EXTRACTED DATA =

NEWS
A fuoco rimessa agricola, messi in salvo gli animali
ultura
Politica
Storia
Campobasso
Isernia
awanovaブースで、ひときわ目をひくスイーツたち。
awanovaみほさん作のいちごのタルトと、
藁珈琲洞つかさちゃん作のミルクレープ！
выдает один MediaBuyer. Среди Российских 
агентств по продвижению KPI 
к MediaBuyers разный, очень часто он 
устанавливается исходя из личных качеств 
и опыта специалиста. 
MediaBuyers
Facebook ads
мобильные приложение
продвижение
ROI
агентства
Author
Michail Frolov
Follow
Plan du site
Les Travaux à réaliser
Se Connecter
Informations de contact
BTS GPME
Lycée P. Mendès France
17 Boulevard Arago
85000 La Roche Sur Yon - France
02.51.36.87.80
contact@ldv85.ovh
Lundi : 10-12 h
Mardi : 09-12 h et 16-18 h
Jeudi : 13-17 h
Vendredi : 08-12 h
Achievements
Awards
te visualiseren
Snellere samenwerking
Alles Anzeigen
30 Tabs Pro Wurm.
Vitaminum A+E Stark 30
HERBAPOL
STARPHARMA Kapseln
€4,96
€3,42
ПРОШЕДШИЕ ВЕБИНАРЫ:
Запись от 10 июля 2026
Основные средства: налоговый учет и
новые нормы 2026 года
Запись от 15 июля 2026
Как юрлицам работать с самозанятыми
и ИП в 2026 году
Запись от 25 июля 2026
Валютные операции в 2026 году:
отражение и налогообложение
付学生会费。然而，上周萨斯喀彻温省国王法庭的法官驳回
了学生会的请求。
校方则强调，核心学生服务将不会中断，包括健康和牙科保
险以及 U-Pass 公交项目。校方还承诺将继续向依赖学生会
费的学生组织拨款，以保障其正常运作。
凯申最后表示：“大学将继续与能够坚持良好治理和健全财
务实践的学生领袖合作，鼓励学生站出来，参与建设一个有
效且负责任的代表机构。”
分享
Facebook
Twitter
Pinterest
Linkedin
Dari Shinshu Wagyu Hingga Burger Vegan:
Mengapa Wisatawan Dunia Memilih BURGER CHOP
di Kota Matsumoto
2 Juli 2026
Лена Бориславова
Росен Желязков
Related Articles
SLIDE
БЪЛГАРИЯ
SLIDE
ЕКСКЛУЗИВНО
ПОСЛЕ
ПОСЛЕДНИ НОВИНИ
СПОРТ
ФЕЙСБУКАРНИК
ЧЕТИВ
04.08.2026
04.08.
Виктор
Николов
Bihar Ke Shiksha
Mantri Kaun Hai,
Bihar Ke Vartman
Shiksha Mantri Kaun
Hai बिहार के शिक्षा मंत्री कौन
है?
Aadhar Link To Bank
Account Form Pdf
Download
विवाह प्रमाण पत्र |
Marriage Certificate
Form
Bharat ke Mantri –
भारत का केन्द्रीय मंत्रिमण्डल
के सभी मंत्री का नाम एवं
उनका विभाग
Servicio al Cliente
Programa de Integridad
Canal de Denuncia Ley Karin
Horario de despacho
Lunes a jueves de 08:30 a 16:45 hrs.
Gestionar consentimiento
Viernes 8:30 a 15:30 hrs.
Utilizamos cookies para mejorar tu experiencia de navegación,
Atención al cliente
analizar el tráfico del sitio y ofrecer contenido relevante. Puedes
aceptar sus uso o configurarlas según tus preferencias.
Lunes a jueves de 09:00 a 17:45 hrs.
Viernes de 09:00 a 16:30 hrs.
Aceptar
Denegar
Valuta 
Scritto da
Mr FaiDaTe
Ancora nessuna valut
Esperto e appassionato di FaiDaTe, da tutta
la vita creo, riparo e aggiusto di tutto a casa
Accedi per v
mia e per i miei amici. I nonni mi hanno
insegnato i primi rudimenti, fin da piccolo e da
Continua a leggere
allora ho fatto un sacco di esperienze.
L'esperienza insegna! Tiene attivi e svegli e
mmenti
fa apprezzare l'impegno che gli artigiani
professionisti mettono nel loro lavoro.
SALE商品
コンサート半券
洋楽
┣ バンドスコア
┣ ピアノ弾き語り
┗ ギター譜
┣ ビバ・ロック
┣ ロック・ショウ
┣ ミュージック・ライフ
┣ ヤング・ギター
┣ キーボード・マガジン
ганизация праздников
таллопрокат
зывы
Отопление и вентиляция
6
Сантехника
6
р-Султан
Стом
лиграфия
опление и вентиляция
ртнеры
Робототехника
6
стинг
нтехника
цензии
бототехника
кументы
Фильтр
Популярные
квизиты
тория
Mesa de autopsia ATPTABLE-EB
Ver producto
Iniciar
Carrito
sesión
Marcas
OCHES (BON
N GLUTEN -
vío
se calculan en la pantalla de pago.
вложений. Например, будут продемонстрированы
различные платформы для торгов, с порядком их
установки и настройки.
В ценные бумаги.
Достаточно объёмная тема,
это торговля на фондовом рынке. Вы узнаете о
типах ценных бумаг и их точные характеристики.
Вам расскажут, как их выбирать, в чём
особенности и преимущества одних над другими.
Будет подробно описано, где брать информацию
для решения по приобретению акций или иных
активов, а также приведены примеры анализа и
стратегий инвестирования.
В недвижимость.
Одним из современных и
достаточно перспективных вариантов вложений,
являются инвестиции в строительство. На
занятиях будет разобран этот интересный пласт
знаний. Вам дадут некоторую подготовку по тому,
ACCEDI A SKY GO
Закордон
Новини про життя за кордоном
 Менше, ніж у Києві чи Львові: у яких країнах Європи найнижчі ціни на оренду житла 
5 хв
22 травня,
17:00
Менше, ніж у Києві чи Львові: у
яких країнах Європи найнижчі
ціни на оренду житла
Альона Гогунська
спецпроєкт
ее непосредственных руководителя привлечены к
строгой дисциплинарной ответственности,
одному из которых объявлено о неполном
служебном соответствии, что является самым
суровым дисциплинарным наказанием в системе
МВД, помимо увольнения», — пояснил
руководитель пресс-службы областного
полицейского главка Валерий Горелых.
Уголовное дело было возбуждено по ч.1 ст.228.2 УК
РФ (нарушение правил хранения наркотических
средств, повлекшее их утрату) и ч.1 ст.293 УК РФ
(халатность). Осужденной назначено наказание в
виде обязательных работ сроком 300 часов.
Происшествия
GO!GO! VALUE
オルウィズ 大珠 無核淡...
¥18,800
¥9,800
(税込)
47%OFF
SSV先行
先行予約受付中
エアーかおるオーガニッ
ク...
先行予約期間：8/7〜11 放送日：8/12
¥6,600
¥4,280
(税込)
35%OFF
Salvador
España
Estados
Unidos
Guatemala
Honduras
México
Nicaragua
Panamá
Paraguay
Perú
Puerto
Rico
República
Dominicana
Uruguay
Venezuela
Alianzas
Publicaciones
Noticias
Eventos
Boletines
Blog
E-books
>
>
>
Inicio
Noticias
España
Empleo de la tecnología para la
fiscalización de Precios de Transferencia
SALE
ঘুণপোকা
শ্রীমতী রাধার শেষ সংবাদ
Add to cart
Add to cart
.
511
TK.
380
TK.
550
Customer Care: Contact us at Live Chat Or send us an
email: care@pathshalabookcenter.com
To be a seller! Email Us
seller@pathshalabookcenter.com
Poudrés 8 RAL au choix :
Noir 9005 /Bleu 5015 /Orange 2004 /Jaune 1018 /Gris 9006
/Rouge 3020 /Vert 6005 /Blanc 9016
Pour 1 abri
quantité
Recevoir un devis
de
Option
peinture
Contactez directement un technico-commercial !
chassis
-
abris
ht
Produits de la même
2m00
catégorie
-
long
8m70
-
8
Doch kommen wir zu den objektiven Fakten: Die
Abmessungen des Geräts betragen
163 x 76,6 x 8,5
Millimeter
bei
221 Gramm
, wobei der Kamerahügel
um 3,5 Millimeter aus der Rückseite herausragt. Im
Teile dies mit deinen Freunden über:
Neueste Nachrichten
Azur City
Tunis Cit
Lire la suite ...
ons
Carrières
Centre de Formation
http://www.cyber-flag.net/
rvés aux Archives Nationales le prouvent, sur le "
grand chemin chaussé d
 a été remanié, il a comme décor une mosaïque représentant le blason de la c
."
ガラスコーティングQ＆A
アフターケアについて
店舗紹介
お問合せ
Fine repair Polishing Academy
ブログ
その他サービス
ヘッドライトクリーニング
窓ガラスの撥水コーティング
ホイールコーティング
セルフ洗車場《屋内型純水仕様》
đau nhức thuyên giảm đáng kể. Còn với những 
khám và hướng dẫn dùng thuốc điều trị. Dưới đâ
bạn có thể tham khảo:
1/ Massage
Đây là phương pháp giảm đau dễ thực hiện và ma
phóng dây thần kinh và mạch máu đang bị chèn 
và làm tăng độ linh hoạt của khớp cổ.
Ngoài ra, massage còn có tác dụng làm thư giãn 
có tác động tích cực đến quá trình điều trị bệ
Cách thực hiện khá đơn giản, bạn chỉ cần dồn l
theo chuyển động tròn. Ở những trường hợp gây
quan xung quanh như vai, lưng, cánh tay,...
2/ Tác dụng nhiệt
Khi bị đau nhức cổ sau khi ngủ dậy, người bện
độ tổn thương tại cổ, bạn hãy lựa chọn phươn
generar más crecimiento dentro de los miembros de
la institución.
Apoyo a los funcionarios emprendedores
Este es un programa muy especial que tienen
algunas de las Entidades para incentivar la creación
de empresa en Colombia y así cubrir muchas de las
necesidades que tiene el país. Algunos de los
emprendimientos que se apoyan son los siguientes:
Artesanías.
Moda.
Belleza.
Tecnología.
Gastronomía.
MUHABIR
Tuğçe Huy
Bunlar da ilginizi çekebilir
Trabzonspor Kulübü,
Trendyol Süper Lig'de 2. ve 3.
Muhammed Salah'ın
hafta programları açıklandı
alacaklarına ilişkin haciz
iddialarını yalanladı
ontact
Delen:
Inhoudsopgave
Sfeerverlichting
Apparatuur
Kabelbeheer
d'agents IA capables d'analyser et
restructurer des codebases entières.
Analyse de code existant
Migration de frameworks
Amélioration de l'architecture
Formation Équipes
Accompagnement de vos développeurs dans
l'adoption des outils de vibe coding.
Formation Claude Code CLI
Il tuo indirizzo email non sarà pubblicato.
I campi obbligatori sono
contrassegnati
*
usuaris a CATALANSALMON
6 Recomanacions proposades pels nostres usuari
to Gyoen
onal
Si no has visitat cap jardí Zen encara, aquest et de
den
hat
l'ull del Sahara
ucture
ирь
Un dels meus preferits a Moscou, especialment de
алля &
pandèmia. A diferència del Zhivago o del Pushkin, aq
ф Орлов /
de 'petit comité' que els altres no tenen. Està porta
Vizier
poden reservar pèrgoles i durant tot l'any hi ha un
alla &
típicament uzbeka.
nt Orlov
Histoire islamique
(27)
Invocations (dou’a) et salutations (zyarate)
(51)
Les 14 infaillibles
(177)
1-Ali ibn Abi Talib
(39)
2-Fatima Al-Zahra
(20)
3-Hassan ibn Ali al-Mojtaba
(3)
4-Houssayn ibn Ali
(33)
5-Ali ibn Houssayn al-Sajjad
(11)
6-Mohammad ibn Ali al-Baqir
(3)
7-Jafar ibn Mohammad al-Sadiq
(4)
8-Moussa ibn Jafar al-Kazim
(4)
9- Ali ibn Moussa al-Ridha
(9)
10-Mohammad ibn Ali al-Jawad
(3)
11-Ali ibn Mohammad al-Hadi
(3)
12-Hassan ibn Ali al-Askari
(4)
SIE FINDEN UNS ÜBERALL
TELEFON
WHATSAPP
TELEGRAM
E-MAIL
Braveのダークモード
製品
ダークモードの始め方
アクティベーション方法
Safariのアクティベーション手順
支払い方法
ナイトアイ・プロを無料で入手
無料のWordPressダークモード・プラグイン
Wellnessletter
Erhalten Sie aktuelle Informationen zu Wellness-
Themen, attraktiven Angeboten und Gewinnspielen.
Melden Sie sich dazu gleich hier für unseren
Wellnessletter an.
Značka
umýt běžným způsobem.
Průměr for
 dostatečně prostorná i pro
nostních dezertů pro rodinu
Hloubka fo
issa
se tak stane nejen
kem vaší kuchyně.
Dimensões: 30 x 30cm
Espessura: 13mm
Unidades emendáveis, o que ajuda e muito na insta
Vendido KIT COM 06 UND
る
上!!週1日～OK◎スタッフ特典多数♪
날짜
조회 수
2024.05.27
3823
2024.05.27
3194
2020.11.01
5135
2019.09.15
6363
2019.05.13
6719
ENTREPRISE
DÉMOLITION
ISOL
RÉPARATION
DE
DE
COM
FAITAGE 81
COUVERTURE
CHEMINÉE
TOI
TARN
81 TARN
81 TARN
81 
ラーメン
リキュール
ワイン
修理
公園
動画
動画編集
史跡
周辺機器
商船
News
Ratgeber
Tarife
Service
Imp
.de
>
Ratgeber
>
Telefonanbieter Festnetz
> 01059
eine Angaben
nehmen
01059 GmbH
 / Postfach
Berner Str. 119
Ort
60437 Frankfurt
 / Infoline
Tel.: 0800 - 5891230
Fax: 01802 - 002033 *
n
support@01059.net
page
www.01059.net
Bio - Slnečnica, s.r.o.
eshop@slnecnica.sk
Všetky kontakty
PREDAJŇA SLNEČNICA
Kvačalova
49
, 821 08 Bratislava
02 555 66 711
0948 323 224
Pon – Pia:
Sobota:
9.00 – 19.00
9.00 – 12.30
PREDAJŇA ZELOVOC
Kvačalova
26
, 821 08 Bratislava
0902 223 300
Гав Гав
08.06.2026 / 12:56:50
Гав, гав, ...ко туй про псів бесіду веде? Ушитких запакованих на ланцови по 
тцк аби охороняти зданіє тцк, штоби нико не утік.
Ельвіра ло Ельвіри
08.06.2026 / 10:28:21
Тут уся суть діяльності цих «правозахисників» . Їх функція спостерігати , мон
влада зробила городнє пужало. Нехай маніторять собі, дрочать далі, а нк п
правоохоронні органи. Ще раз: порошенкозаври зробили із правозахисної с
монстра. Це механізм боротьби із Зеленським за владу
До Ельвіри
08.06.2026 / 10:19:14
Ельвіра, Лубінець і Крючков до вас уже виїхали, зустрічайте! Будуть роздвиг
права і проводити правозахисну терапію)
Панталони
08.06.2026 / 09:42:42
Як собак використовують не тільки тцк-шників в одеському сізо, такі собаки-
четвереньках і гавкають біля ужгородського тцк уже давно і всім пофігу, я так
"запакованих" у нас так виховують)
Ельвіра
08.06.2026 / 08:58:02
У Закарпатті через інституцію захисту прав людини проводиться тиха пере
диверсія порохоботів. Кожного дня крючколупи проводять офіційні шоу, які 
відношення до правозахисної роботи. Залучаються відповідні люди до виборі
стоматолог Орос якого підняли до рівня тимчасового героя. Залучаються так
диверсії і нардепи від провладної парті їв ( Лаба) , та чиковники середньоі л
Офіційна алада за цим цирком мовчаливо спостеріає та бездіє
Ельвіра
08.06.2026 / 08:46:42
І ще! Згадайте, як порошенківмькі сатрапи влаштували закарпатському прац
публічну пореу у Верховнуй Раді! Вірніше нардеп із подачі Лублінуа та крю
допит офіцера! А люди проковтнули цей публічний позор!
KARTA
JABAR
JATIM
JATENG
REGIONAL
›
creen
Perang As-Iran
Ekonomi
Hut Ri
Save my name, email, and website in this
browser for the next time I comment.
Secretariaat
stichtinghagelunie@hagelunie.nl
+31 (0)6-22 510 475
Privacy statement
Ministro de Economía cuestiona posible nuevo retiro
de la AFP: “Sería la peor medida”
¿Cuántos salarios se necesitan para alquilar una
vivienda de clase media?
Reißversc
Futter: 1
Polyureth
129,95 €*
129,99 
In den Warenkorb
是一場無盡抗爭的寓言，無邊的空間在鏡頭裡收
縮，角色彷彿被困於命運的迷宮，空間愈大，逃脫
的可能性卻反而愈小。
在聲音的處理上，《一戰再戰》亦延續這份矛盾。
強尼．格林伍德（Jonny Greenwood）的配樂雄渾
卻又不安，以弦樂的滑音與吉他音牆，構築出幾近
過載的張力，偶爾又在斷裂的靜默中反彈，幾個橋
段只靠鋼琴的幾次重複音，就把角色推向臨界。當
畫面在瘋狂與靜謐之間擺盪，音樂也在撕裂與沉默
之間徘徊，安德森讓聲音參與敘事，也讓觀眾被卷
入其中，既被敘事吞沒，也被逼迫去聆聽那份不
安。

EXERCISE =
With the line containing "Jeudi : 13-17 h" as the last one, please set down exactly the lines of the records above from their very first line, and nothing more.

ANSWER SPACE =
NEWS
A fuoco rimessa agricola, messi in salvo gli animali
ultura
Politica
Storia
Campobasso
Isernia
awanovaブースで、ひときわ目をひくスイーツたち。
awanovaみほさん作のいちごのタルトと、
藁珈琲洞つかさちゃん作のミルクレープ！
выдает один MediaBuyer. Среди Российских 
агентств по продвижению KPI 
к MediaBuyers разный, очень часто он 
устанавливается исходя из личных качеств 
и опыта специалиста. 
MediaBuyers
Facebook ads
мобильные приложение
продвижение
ROI
агентства
Author
Michail Frolov
Follow
Plan du site
Les Travaux à réaliser
Se Connecter
Informations de contact
BTS GPME
Lycée P. Mendès France
17 Boulevard Arago
85000 La Roche Sur Yon - France
02.51.36.87.80
contact@ldv85.ovh
Lundi : 10-12 h
Mardi : 09-12 h et 16-18 h
Jeudi : 13-17 h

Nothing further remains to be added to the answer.